Problem statement: Count the lines in the records below that contain the string "Линейная", with case counting. Reply with the number alone.

Record excerpts:
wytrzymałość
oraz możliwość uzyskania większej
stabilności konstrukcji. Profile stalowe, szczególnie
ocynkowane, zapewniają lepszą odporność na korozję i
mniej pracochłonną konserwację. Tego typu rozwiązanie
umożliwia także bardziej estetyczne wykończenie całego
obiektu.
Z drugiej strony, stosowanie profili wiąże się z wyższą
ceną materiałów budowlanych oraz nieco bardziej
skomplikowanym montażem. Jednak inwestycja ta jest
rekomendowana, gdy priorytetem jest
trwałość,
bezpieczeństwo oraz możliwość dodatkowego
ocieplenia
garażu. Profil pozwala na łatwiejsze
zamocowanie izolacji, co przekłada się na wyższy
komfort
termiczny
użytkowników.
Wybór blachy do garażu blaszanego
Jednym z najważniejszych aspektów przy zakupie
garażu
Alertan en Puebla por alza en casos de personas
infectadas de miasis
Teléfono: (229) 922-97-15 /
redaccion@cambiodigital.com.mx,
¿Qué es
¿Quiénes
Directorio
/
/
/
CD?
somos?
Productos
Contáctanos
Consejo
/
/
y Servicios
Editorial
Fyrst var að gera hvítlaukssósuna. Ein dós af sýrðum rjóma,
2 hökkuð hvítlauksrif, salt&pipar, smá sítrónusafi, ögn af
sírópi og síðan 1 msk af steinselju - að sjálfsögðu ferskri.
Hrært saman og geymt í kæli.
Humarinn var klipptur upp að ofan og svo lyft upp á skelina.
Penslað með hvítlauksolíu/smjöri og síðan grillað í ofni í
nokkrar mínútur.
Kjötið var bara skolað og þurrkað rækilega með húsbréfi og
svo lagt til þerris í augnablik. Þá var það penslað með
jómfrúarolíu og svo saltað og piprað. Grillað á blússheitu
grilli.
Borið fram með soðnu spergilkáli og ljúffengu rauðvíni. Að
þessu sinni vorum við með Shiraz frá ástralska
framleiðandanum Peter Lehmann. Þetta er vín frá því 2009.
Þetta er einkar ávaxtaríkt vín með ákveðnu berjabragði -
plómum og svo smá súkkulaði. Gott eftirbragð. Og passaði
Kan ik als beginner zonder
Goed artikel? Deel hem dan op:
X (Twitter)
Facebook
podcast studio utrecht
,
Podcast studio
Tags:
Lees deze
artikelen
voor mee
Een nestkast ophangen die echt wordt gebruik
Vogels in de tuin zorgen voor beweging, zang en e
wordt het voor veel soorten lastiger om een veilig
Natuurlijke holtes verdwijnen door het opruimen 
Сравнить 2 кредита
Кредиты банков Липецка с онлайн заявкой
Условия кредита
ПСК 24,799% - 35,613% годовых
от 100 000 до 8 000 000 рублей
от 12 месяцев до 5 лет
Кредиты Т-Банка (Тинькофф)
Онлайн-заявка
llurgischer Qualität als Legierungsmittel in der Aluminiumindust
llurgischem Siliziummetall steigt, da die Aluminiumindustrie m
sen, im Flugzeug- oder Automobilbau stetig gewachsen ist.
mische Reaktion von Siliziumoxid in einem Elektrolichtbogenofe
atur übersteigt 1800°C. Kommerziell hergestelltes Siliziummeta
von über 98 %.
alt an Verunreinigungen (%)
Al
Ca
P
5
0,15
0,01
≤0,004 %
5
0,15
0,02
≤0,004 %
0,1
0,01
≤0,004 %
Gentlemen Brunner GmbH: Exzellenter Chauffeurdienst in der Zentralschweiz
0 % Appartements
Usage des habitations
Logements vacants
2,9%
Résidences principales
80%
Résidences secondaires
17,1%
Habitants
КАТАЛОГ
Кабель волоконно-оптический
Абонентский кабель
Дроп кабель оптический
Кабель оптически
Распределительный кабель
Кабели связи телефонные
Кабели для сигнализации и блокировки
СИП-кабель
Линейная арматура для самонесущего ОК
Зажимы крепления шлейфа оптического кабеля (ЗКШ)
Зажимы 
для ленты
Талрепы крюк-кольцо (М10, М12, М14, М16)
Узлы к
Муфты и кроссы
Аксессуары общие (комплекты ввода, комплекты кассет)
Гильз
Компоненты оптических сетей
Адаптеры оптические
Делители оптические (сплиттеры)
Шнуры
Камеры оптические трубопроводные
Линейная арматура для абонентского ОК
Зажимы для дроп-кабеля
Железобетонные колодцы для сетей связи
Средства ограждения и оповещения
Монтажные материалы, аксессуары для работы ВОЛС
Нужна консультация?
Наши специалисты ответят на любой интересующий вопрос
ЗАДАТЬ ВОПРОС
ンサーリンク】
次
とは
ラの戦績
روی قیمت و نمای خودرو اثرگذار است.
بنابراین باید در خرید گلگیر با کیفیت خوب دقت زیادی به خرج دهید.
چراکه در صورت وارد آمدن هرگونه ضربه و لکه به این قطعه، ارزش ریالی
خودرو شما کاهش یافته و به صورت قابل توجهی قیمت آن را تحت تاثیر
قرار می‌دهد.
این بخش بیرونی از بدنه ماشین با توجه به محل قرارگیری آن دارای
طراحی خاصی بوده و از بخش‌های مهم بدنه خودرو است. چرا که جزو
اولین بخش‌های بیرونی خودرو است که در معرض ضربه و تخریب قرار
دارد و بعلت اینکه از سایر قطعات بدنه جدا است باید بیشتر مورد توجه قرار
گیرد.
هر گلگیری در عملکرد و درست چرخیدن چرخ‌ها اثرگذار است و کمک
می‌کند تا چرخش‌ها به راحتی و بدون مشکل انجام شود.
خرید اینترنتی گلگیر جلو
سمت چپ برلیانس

Solution: 2